Some questions about causal inference

Jose Pedro Gala sends in some quesetions about statistical methods for causal inferences. I’ll give his questions, then my responses. Jose writes:

1. Type of U in Sensitivity Analyses: We’ve now seen various different methods proposed for sensitivity analysis for causal inference. For many of these methods, a decision has to be made about the type of variable U is–i.e., whether it is binary, continuous, etc. This decision is often arbitrary (in particular when one does not really have a specific unmeasured confounder in mind), although a binary U seems to be the most common choice probably for mathematical convenience! My question is whether it really matters? I.e., if we assume U is binary when in fact the unmeasured confounder needed to really achieve ignorability is in fact continuous, does it matter?? Any thoughts on this? I cannot find appropriate articles in the lit that shed light on this. What might be missed in the subsequent sensitivity analysis if we pretend to have the wrong U? Or does assuming binary U suffice? (I thought this question would be particularly interesting since there is currently very little on your blog concerning sensitivity analyses.)

2. I have heard time and time again, folx say that propensity score methods (and others) rely on the “constant treatment effect assumption” that E [Y(1) – Y(0)] = ATE = Y_i(1) – Y_i(0) for all i. Y(z) here is the potential outcome at the index z \in {0,1}. I disagree with this. If one wants to make this assumption, that is fine, but I don’t see the _need_ to. In fact, in general I simply don’t believe that the average treatment effect is equal to the individual treatment effects for everyone in the population. I may, even, later want to study how the individual causal effects vary (summarized by a covariate, say), such as for example, look at the effect E [Y(1) – Y(0) | Gender]. What are your thoughts?

3. Finally, what work has been done that discusses the propogation of errors in propensity score methods? Here’s what I mean: propensity scores are typically estimated, yet I don’t see users of the method ever state how they adjust their standard errors for the subsequent \hat{ATE} to account for the “error” in the estimation of the propensity score. I should note that I see this happening less with folx that use propensity score weighting (they often use the robust or sandwich standard errors which account for the estimation of the weights (prop scores)).

My responses:

1. In thie sorts of problems I work on, I think it makes sense to think of U as continuous (e.g., there is a continuous range of people, rather than 2 types). But if you work in the Rubin causal framework (which I’m still trying to understand), it might be possible to avoid these latent U’s entirely and just work with principal strata defined by the distribution of potential outcomes.

2. I don’t see why propensity scores would rely on a constant treatment effect. Often if’s of interest when treatment effects vary. See the work of Rajeev Dehejia on propensity scores and on varying treatment effects.

3. This is a tough problem.

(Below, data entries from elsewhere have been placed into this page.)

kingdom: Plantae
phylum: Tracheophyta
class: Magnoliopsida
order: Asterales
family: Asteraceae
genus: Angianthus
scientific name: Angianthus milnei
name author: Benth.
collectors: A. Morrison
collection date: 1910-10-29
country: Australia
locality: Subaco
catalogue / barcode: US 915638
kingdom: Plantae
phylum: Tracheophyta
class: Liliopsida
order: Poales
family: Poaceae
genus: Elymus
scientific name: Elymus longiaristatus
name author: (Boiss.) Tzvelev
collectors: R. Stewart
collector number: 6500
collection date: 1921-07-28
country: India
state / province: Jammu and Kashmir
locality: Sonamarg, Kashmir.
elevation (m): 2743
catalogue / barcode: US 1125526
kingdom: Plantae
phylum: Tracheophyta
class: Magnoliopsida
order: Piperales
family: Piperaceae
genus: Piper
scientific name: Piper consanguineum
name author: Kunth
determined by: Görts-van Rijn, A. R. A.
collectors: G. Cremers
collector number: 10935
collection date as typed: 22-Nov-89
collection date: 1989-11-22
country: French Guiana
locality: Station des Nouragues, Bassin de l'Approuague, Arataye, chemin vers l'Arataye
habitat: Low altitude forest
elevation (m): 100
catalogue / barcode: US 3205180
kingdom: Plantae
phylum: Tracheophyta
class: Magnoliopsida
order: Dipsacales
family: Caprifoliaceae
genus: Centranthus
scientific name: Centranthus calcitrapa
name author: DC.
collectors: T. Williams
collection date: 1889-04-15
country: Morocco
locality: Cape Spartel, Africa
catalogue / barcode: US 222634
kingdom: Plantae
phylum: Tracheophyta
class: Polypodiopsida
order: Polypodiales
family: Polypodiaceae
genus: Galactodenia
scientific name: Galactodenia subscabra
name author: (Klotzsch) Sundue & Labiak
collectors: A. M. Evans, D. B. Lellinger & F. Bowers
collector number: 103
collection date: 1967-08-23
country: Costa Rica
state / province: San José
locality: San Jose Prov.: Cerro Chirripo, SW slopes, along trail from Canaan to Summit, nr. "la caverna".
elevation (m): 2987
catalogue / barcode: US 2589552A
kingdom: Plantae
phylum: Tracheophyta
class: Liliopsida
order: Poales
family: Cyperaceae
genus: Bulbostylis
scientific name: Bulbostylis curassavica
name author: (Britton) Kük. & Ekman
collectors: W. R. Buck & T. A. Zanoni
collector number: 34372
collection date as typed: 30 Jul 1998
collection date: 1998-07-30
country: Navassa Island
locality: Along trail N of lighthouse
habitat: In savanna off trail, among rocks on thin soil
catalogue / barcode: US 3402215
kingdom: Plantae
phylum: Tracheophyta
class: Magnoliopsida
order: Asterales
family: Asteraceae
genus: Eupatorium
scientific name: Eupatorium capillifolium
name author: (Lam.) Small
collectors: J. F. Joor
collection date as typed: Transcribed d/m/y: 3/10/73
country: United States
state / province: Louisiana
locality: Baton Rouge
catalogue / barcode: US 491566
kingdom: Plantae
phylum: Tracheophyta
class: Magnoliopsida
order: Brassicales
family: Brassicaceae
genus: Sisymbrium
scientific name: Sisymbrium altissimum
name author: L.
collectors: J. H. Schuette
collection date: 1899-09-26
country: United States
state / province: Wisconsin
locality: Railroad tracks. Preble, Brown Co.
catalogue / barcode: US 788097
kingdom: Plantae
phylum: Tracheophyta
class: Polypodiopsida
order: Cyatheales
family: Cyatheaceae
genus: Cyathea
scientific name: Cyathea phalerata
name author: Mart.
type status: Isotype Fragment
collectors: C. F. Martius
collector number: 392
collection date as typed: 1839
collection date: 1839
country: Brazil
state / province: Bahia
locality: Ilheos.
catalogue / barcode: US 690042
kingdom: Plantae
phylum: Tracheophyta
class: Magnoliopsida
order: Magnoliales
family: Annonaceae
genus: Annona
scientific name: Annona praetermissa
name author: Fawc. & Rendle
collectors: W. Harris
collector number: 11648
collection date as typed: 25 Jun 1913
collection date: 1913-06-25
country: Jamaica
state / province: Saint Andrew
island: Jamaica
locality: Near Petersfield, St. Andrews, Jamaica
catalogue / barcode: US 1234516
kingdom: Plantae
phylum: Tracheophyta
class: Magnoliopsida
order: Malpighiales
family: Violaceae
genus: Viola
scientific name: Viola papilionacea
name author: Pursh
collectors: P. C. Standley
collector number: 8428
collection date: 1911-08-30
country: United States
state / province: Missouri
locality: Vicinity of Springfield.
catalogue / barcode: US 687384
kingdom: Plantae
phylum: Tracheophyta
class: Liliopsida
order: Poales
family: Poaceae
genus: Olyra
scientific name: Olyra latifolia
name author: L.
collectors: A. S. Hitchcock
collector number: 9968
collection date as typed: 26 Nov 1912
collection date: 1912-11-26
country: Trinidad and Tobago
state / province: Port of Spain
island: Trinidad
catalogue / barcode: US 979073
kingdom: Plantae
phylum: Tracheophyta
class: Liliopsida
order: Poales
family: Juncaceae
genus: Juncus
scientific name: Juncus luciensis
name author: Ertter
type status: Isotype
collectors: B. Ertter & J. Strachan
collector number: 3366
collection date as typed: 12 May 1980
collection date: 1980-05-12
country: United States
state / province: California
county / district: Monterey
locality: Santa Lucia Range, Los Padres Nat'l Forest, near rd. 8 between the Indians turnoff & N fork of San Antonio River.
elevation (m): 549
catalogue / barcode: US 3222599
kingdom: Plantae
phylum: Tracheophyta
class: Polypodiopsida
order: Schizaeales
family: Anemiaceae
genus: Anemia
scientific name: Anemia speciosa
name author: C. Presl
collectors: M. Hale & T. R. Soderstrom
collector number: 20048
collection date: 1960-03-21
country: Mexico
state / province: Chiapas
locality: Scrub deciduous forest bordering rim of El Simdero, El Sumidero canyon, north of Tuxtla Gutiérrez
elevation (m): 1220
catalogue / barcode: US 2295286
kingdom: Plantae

I think the right way to do it is through hierarchical Bayes, allowing treatment effects to vary by categories, but in practice I don’t know that it’s been done. You could try bootstrap or jackknife, maybe.

2 thoughts on “Some questions about causal inference

  1. on 1: one can think of U as one continues or even multiple unobserved confounders. in fact, on can show that within the Rosenbaum sensitivity framework, the non-parametric Manksi bounds are an extreme case of hidden bias arising from U

    on 2: they do not rely on a constant treatment effect

    on 3: currently there is no way known to me of adjusting s.e. of matching for first step estimation of the PS. (although that is easy to do with estimators of treatment effect that weigh on the PS). if you match on the true propersity score the bootstrap will not work (at least for NN-matching on the propensity score with replacement.) my guess is that the same is true for the estimated propensity score, although it could be the case that estimating the propensity score in the first step makes the matching estimator smooth enough for the bootstrap to work. the boostrap certainly does not work for regular NN-Matching, see Alberto and Guido's paper on this topic at: http://ksghome.harvard.edu/~.aabadie.academic.ksg

    best,
    jens

  2. 1. Others know more about this than I do, but there is a new paper by Andrea Ichino worth reading on this.

    2. If you estimated the mean effect of treatment on the treated under the assumption that Y0 indep D | X then you can have heterogenous treatment effects. If you estimate the ATE under (Y0,Y1) indep D | X then you can only have heterogeneous treatment effects that vary with X. These two cases are more different than literature makes them out to be.

    3. Heckman, Ichimura and Todd (1997) in the Review of Economic Studies provide asymptotic variance formulae for kernel matching. Because the propensity score model is parametric it converges faster and thus the estimation error in the propensity score does not appear in the asymptotic variance formula. They also present an analysis showing that failing to take account of the estimation error associated with the propensity score leads the asymptotic variance estimates to understate the truth in samples of reasonable size.

    Bootstrapping should work for matching estimators based on smooth non-parametric smoothers, such as kernel matching or local linear matching, and for inverse probability weighting. The aspect of NN that causes the problem is the lack of smoothness.